Create an AI agent with PydanticAI to interact with Airflow DAGs
In the field of data warehousing, there’s a universal truth: managing data can be costly. Like a dragon guarding its treasure, each byte stored and each query executed demands its share of gold coins. But let me give you a magical spell to appease the dragon: burn data, not money!
In this article, we will unravel the arts of BigQuery sorcery, to reduce costs while increasing efficiency, and beyond. Join as we journey through the depths of cost optimization, where every byte is a precious coin.
BigQuery is not just a tool but a package of scalable compute and storage technologies, with fast network, everything managed by Google.
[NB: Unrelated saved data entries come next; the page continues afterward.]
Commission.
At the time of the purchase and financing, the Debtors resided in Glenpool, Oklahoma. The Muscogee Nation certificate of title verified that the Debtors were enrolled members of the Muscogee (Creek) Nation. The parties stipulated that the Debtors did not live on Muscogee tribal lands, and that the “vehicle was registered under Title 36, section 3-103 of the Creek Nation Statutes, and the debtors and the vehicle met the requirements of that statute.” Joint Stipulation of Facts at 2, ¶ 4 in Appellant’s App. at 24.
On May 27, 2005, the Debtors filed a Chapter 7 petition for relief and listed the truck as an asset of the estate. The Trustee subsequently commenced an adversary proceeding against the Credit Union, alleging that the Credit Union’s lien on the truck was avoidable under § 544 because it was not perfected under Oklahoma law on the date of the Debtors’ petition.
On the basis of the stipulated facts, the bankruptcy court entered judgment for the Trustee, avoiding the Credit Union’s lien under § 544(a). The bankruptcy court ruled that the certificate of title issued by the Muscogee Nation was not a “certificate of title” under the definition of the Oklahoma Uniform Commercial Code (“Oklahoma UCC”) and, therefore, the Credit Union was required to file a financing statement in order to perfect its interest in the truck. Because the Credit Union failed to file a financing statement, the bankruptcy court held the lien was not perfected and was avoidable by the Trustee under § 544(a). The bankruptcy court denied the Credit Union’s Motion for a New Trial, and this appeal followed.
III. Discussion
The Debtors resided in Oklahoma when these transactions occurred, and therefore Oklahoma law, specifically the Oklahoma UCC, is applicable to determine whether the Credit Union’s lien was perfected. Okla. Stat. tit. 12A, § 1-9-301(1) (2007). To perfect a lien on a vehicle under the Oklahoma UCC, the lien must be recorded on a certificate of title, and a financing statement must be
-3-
At its core, BigQuery is a serverless Data Warehouse for analytical purposes and built-in features like Machine Learning (BigQuery ML). BigQuery separates storage and compute with Google’s Jupiter network in-between to utilize 1 Petabit/sec of total bisection bandwidth. The storage system is using Capacitor, a proprietary columnar storage format by Google for semi-structured data and the file system underneath is Colossus, the distributed file system by Google. The compute engine is based on Dremel and it uses Borg for cluster management, running thousands of Dremel jobs across cluster(s).
BigQuery is not just a tool but a package of scalable compute and storage technologies, with fast network, everything managed by Google
The following illustration shows the basic architecture of how BigQuery is structured:
Data can be stored in Colossus, however, it is also possible to create BigQuery tables on top of data stored in Google Cloud Storage. In that case, queries are still processed using the BigQuery compute infrastructure but read data from GCS instead. Such external tables
come with some disadvantages but in some cases it can be more cost efficient to have the data stored in GCS. Also, sometimes it is not about Big Data but simply reading data from existing CSV files that are somehow ingested to GCS. For simplicity it can also be benificial to use these kind of tables.
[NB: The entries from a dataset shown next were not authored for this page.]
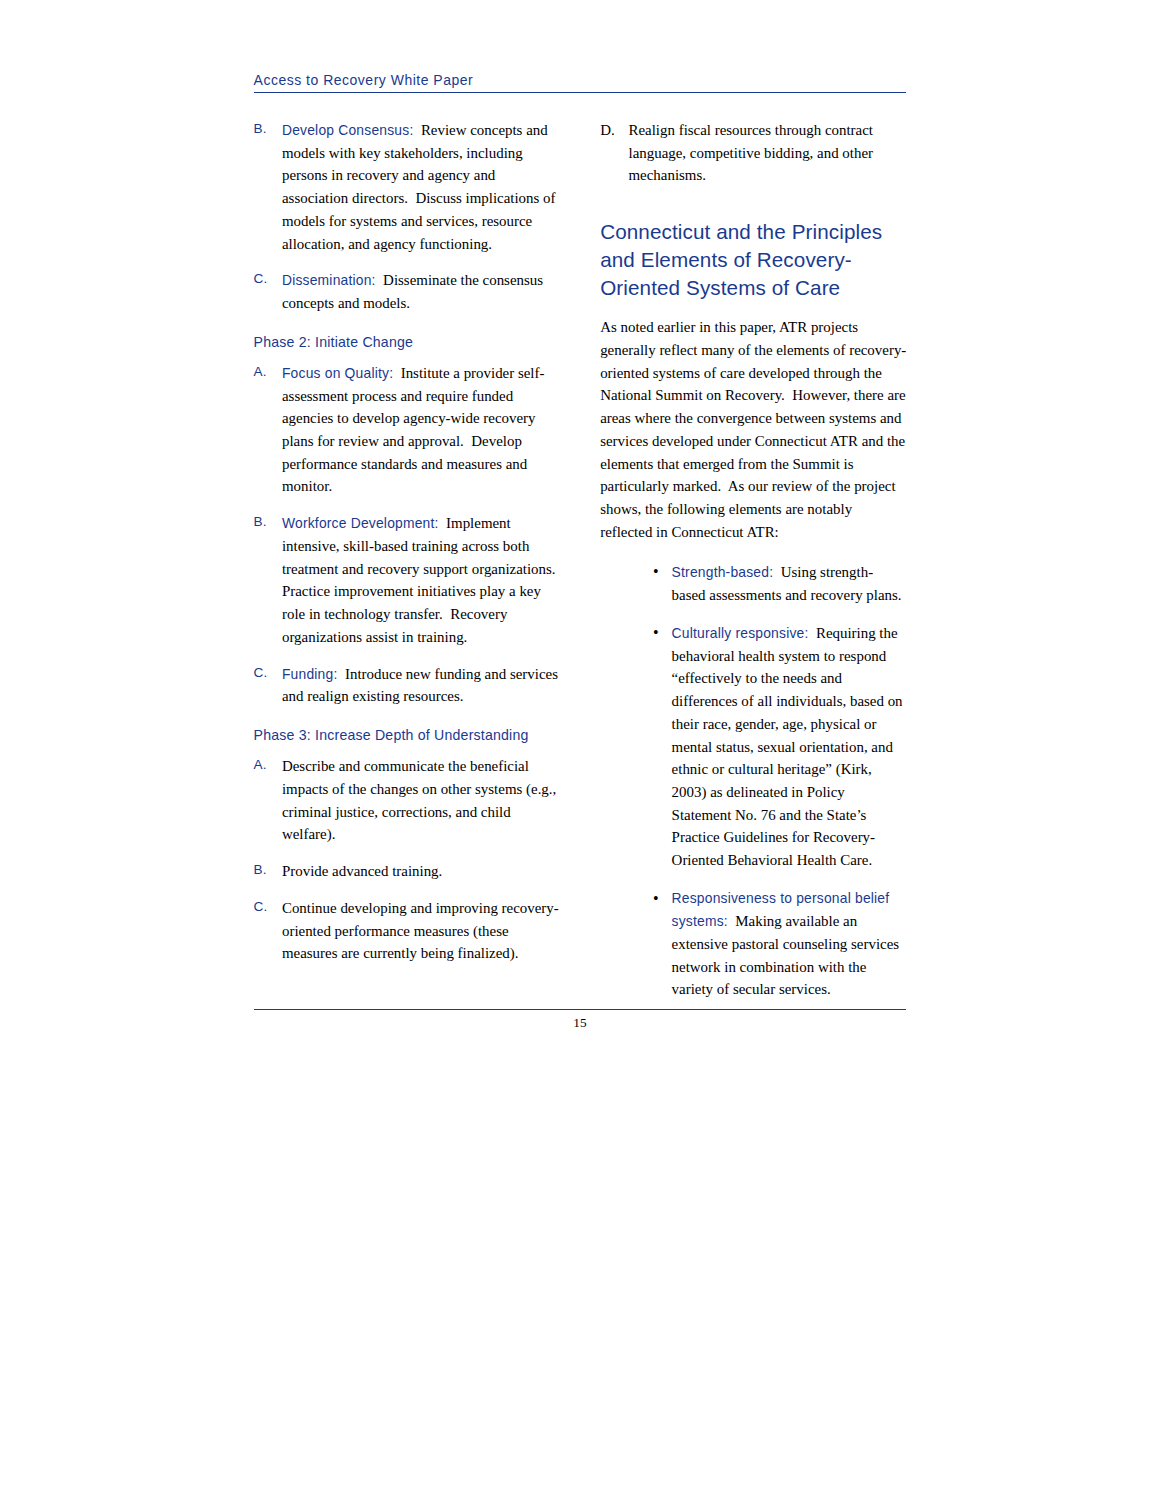Access to Recovery White Paper
B. Develop Consensus: Review concepts and models with key stakeholders, including persons in recovery and agency and association directors. Discuss implications of models for systems and services, resource allocation, and agency functioning.
C. Dissemination: Disseminate the consensus concepts and models.
Phase 2: Initiate Change
A. Focus on Quality: Institute a provider self-assessment process and require funded agencies to develop agency-wide recovery plans for review and approval. Develop performance standards and measures and monitor.
B. Workforce Development: Implement intensive, skill-based training across both treatment and recovery support organizations. Practice improvement initiatives play a key role in technology transfer. Recovery organizations assist in training.
C. Funding: Introduce new funding and services and realign existing resources.
Phase 3: Increase Depth of Understanding
A. Describe and communicate the beneficial impacts of the changes on other systems (e.g., criminal justice, corrections, and child welfare).
B. Provide advanced training.
C. Continue developing and improving recovery-oriented performance measures (these measures are currently being finalized).
D. Realign fiscal resources through contract language, competitive bidding, and other mechanisms.
Connecticut and the Principles and Elements of Recovery-Oriented Systems of Care
As noted earlier in this paper, ATR projects generally reflect many of the elements of recovery-oriented systems of care developed through the National Summit on Recovery. However, there are areas where the convergence between systems and services developed under Connecticut ATR and the elements that emerged from the Summit is particularly marked. As our review of the project shows, the following elements are notably reflected in Connecticut ATR:
Strength-based: Using strength-based assessments and recovery plans.
Culturally responsive: Requiring the behavioral health system to respond “effectively to the needs and differences of all individuals, based on their race, gender, age, physical or mental status, sexual orientation, and ethnic or cultural heritage” (Kirk, 2003) as delineated in Policy Statement No. 76 and the State’s Practice Guidelines for Recovery-Oriented Behavioral Health Care.
Responsiveness to personal belief systems: Making available an extensive pastoral counseling services network in combination with the variety of secular services.
15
To utilize the full potential of BigQuery, the regular case is to store data in the BigQuery storage.
The main drivers for costs are storage and compute, Google is not charging you for other parts, like the network transfer in between storage and compute.
Storage costs you $0.02 per GB - $0.04 per GB for active and $0.01 per GB - $0.02 per GB for inactive data (which means not modified in the last 90 days). If you have a table or partition that is not modified for 90 consecutive days, it is considered long term storage, and the price of storage automatically drops by 50%. Discount is applied on a per-table, per-partition basis. Modification resets the 90-day counter.
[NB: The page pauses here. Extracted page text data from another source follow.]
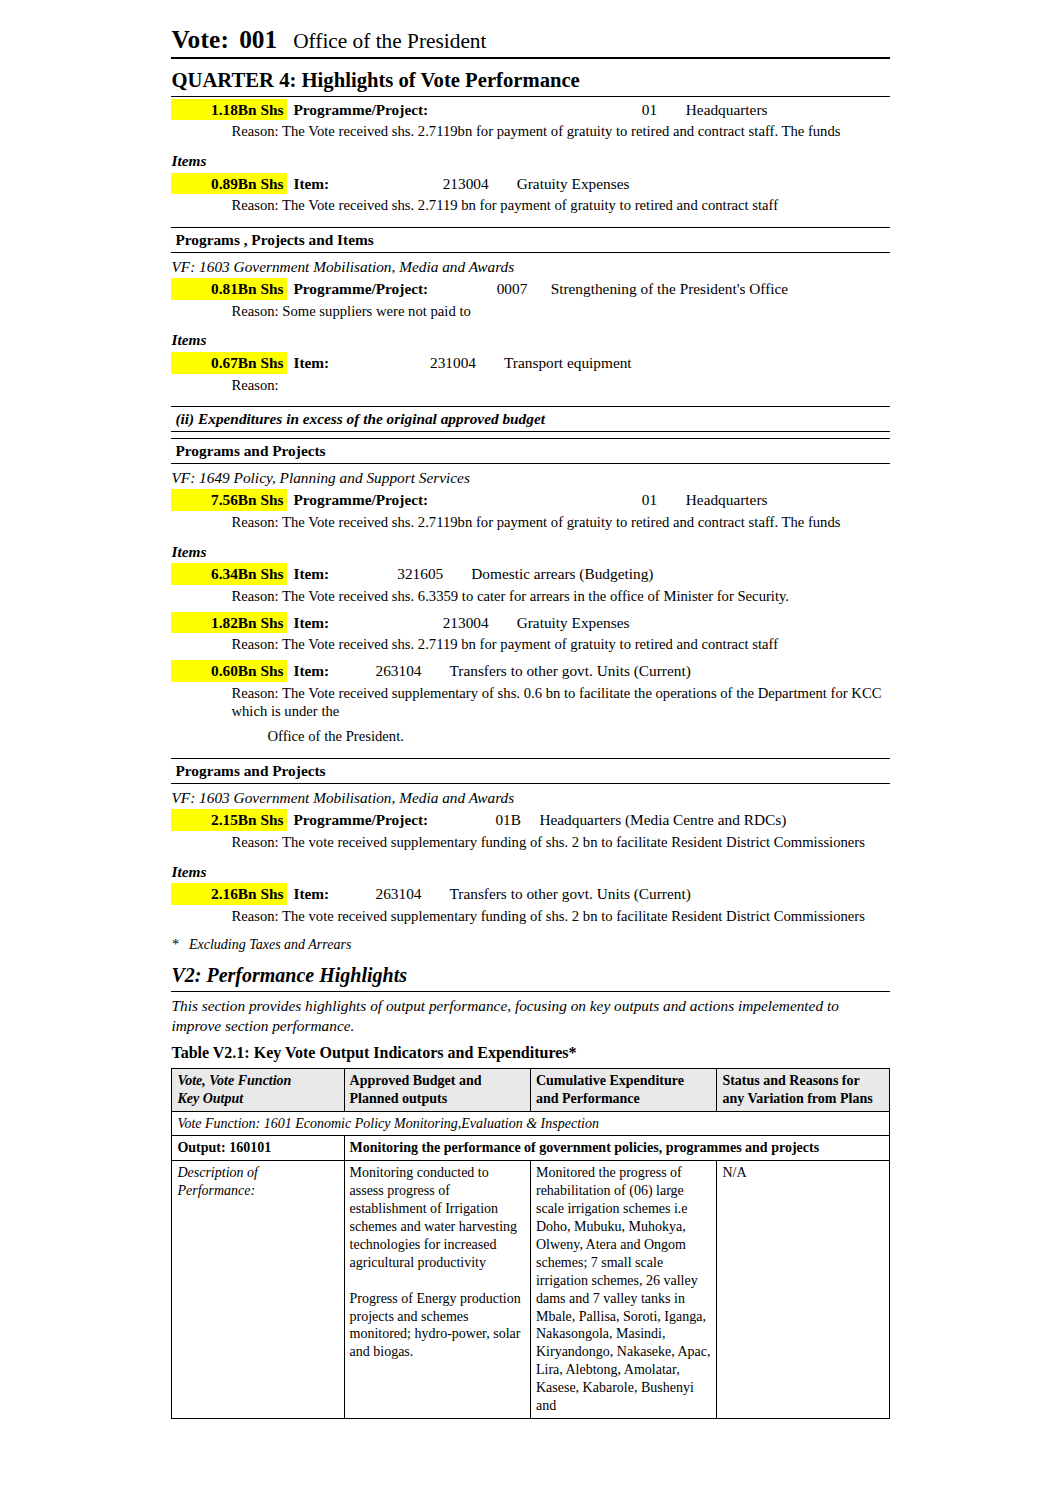Vote: 001 Office of the President
QUARTER 4: Highlights of Vote Performance
| 1.18Bn Shs | Programme/Project: | 01 | Headquarters |
Reason: The Vote received shs. 2.7119bn for payment of gratuity to retired and contract staff. The funds
Items
| 0.89Bn Shs | Item: | 213004 | Gratuity Expenses |
Reason: The Vote received shs. 2.7119 bn for payment of gratuity to retired and contract staff
Programs , Projects and Items
VF: 1603 Government Mobilisation, Media and Awards
| 0.81Bn Shs | Programme/Project: | 0007 | Strengthening of the President's Office |
Reason: Some suppliers were not paid to
Items
| 0.67Bn Shs | Item: | 231004 | Transport equipment |
Reason:
(ii) Expenditures in excess of the original approved budget
Programs and Projects
VF: 1649 Policy, Planning and Support Services
| 7.56Bn Shs | Programme/Project: | 01 | Headquarters |
Reason: The Vote received shs. 2.7119bn for payment of gratuity to retired and contract staff. The funds
Items
| 6.34Bn Shs | Item: | 321605 | Domestic arrears (Budgeting) |
Reason: The Vote received shs. 6.3359 to cater for arrears in the office of Minister for Security.
| 1.82Bn Shs | Item: | 213004 | Gratuity Expenses |
Reason: The Vote received shs. 2.7119 bn for payment of gratuity to retired and contract staff
| 0.60Bn Shs | Item: | 263104 | Transfers to other govt. Units (Current) |
Reason: The Vote received supplementary of shs. 0.6 bn to facilitate the operations of the Department for KCC which is under the
Office of the President.
Programs and Projects
VF: 1603 Government Mobilisation, Media and Awards
| 2.15Bn Shs | Programme/Project: | 01B | Headquarters (Media Centre and RDCs) |
Reason: The vote received supplementary funding of shs. 2 bn to facilitate Resident District Commissioners
Items
| 2.16Bn Shs | Item: | 263104 | Transfers to other govt. Units (Current) |
Reason: The vote received supplementary funding of shs. 2 bn to facilitate Resident District Commissioners
* Excluding Taxes and Arrears
V2: Performance Highlights
This section provides highlights of output performance, focusing on key outputs and actions impelemented to improve section performance.
Table V2.1: Key Vote Output Indicators and Expenditures*
| Vote, Vote Function Key Output | Approved Budget and Planned outputs | Cumulative Expenditure and Performance | Status and Reasons for any Variation from Plans |
| --- | --- | --- | --- |
| Vote Function: 1601 Economic Policy Monitoring,Evaluation & Inspection |
| Output: 160101 | Monitoring the performance of government policies, programmes and projects |
| Description of Performance: | Monitoring conducted to assess progress of establishment of Irrigation schemes and water harvesting technologies for increased agricultural productivity Progress of Energy production projects and schemes monitored; hydro-power, solar and biogas. | Monitored the progress of rehabilitation of (06) large scale irrigation schemes i.e Doho, Mubuku, Muhokya, Olweny, Atera and Ongom schemes; 7 small scale irrigation schemes, 26 valley dams and 7 valley tanks in Mbale, Pallisa, Soroti, Iganga, Nakasongola, Masindi, Kiryandongo, Nakaseke, Apac, Lira, Alebtong, Amolatar, Kasese, Kabarole, Bushenyi and | N/A |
BigQuery charges for data scanned and not the runtime of the query, also transfer from storage to compute cluster is not charged. Compute costs depend on the location, the costs for europe-west3
are $8.13 per TB for example.
This means:
We want to minimize the data to be scanned for each query!
When executing a query, BigQuery is estimating the data to be processed. After entering your query in the BigQuery Studio query editor, you can see the estimate on the top right.
If it says 1.27 GB like in the screenshot above and the query is processed in the location europe-west3
, the costs can be calculated like this:
The estimate is mostly a pessimistic calculation, often the optimizer is able to use cached results, materialized views or other techniques, so that the actual bytes billed are lower than the estimate. It is still a good practice to check this estimate in order to get a rough feeling of the impact of your work.
It is also possible to set a maximum for the bytes billed for your query. If your query exceeds the limit it will fail and create no costs at all. The setting can be changed by navigating to More -> Query settings -> Advanced options -> Maximum bytes billed.
Unfortunately up until now, it is not possible to set a default value per query. It is only possible to limit the bytes billed for each day per user per project or for all bytes billed combined per day for a project.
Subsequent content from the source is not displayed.